Odadaki herkesin suratı kıpkırmızı kesilip bakışları oraya buraya kayınca bir terslik olduğunu fark etmişti Elaina. Fakat neyi yanlış söylediğini bilmiyordu. Oysa dediklerinin doğruluğundan neredeyse emindi.

Kübra hanım, "Aman kızım, ne diyorsun sen?!" diye bir tepki verince Elaina iyice utandı ve ne hata yaptığını düşündü. Kendisini yeniden ifade etmek isteyerek söze girdi.

"Anlatıyor ben. Ben o yüzden Türkiye'ye geldim. Babam beni, Zahid'i ve İslam'ı istemedi. Ben İslam'ı sevdi. Zahid'i de. Türkiye'de buluştu biz. Ben onu seviyor, o beni, o zaman birlikte olalım çünkü biz sevişiyoruz yani."

Herkes Elaina'nın kullandığı kelime üzerine şok olmuştu ve şaşkındı. Bu sırada bir şey sormak için içeriye gelen Zahid odanın kapısında durmuş, neden herkesin surat ifadesinin pancara benzediğini merak etmişti. Geldiğini belli etmeden kulak verdi sevdiceğinin söylediklerine.

Herkes yine suspus olunca Elaina iyice gerilmişti. Bunu fark eden Zahid, kıyamadı sevdiğine. Durumun komikliğine de elinde olmadan gülüverdi. Ortamın ciddiyetini yarıp geçen kahkaha sesini duyunca herkesin bakışları kapıda dikilen genç adama çevrilmişti.
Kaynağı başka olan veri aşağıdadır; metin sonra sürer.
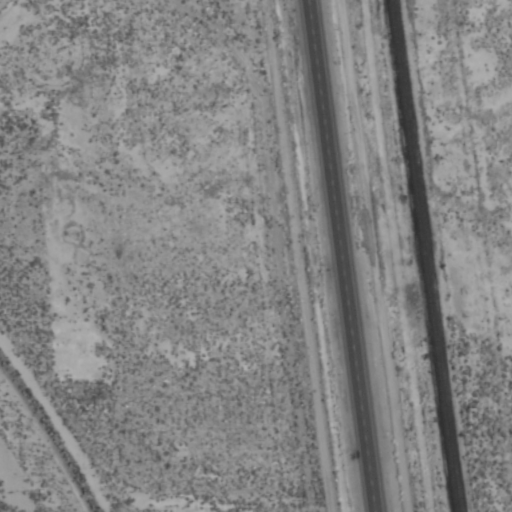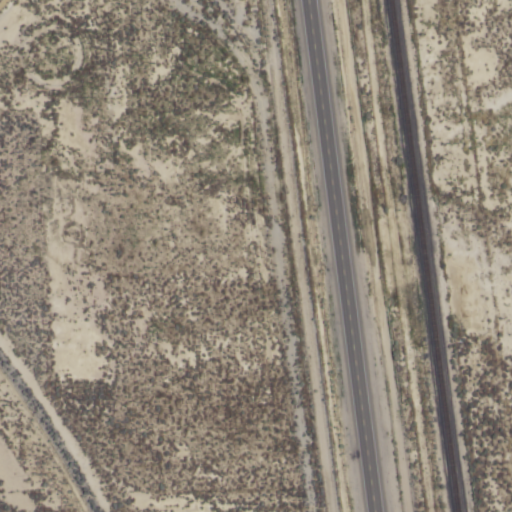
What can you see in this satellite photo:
road: (337, 256)
railway: (422, 256)
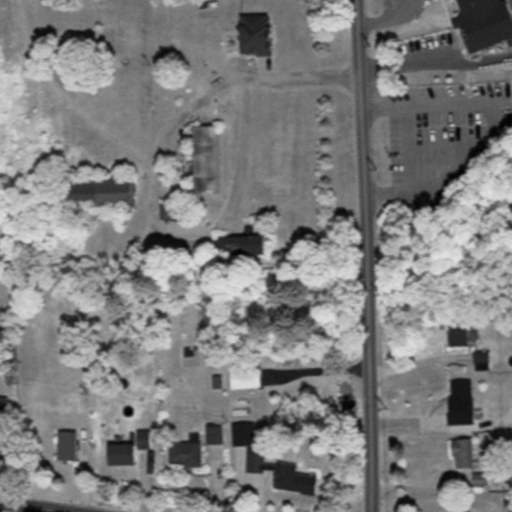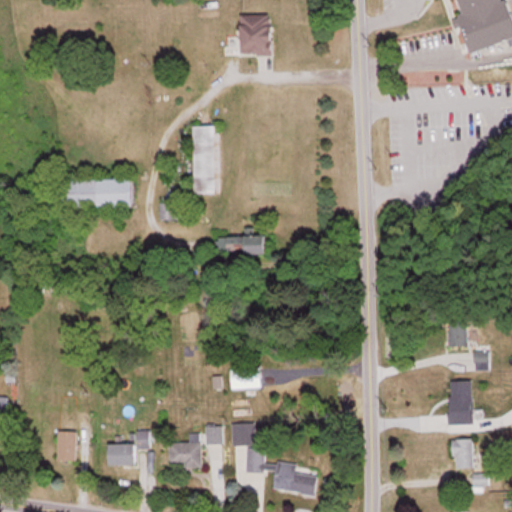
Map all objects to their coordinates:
building: (490, 23)
building: (489, 25)
building: (259, 38)
park: (438, 112)
parking lot: (443, 132)
building: (205, 162)
road: (147, 178)
building: (104, 196)
building: (170, 213)
building: (245, 247)
road: (360, 255)
building: (466, 337)
building: (486, 360)
building: (250, 381)
building: (466, 405)
building: (6, 411)
building: (219, 438)
building: (71, 449)
building: (134, 453)
building: (194, 454)
building: (470, 457)
building: (260, 463)
building: (298, 482)
building: (485, 482)
road: (51, 504)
Zahid, Elaina'nın ne demek istediğini ama herkesin ne anladığını fark etmişti. Elaina sevmek kelimesini karşılıklı birbirlerini sevdikleri için sevişmek olarak kullanmıştı. Tıpkı geçen gün Zahid'in ona 'gülüşmek, bakışmak, fısıldaşmak' gibi kelimelerle öğrettiği gibi. Türkçe'ye bir kez daha içinden söylendi ve yakındı. Ne bilsindi şimdi bu kız, sevişmek kelimesini başka anlamda kullandıklarını? Suçu yoktu ki, kelimenin anlamını değiştiren insanların kendisiydi. Bir de bembeyaz kesilmişti baksana. Kıyamazdı ona Zahid.

Kahkahası dindiğinde kendisine bakan çifter çifter gözlere aldırmadan usulca Elaina'nın yanına gitti ve sevdiceğinin yanına oturup çaktırmadan elini tuttu ona destek olmak adına. Kübra hanıma ve eltisine bakıp kısa bir açıklama yaptı.
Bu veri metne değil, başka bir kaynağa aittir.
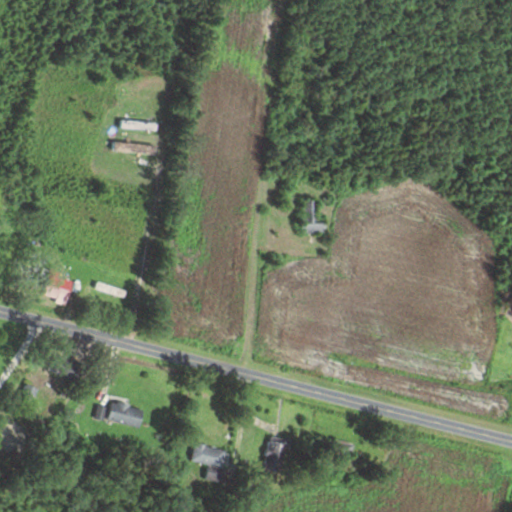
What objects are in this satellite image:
building: (87, 111)
building: (310, 218)
road: (153, 241)
building: (55, 287)
building: (109, 289)
building: (67, 368)
road: (255, 376)
road: (62, 412)
building: (123, 414)
building: (341, 449)
building: (275, 453)
building: (208, 460)
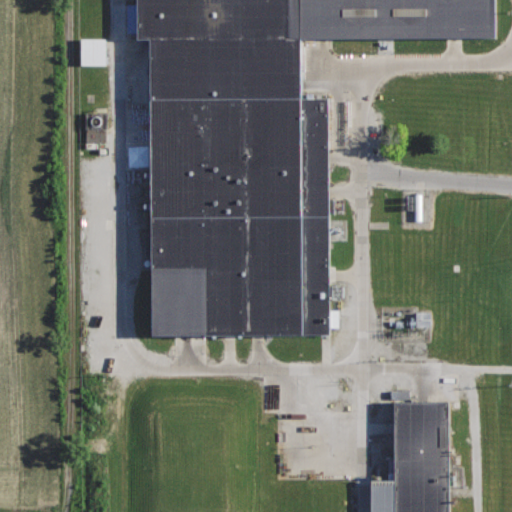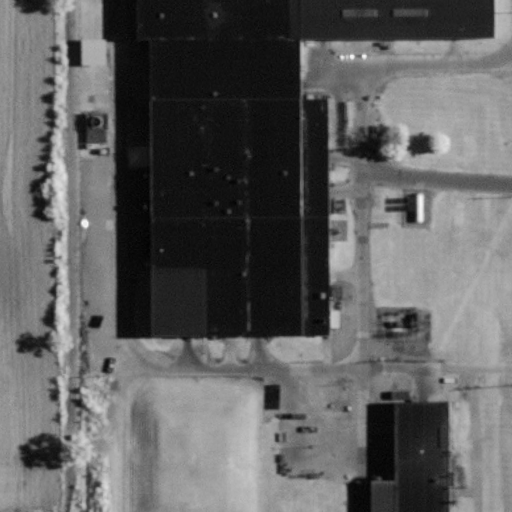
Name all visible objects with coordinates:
building: (90, 52)
road: (379, 59)
building: (93, 127)
building: (247, 152)
building: (247, 156)
road: (435, 175)
road: (70, 256)
building: (420, 320)
road: (362, 339)
road: (141, 362)
road: (474, 439)
building: (409, 460)
building: (414, 461)
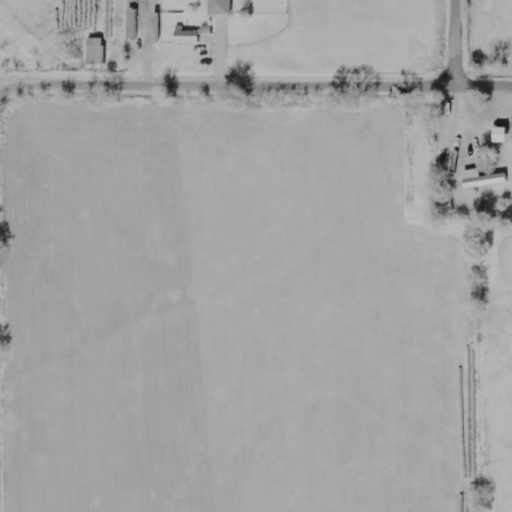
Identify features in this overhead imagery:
building: (222, 7)
building: (188, 36)
road: (464, 44)
building: (97, 52)
road: (256, 89)
building: (505, 136)
building: (484, 180)
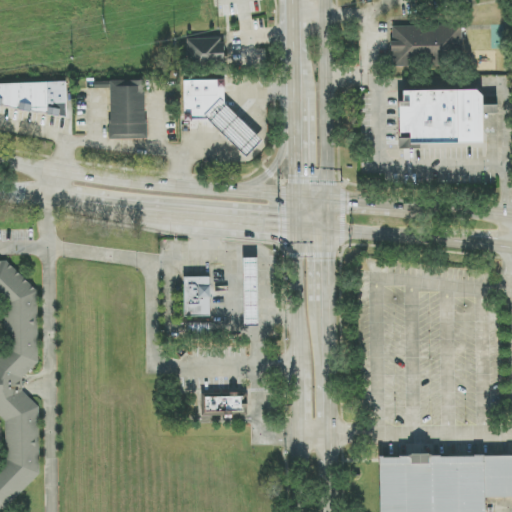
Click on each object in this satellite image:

"Geçen gün Elaina'ya karşılıklı-birlikte yapılan eylemlerde -ış -iş gibi eklerin kullanıldığını öğretmiştim. Gülüşmek, bakışmak, fısıldaşmak gibi. E biz de birbirimizi birlikte ve karşılıklı sevmiyor muyuz? O yüzden kullanıverdi kız işte yine. Siz de koca kadınlarsınız canım! Pancar kesilip hayrete düşeceğinize aklınızı çalıştırıp 'bu kız bu dili pek bilmiyor, sürçü lisan etmiştir' desenize. Aaa! Korkuttunuz karımı."

Kübra hanım ve eltisi, Zahid'e cevaben başlarını salladı. Ardından "Haklısın haklısın," dedi Kübra hanım. "Endişe etme Elaina kızım."

Zahid olayı çözdüğü için rahatlamıştı. Kadınların da yüzüne bir rahatlama ifadesi yayılınca, Elaina da sonunda gevşeyebildi.

"Neyse, ben müsaadenizle Elaina'yı götürüyorum. Bir yere uğrayacağız."

Kübra hanım nereye gideceklerini biliyordu. Başını salladı tamam dercesine. Genç adam kalktı ve Elaina'yı da beraberinde kaldırdı.

"Kübra teyze, bir başörtü verir misin Elaina için?"

"Tabi yavrum, getireyim hemen."

Kübra hanım odasından yeni oyaladığı bir tülbent getirdi ve yakınında durduğu için Zahid'e uzattı.

"Teşekkürler. Çocuklar sana emanet. Bir iki saate döneriz."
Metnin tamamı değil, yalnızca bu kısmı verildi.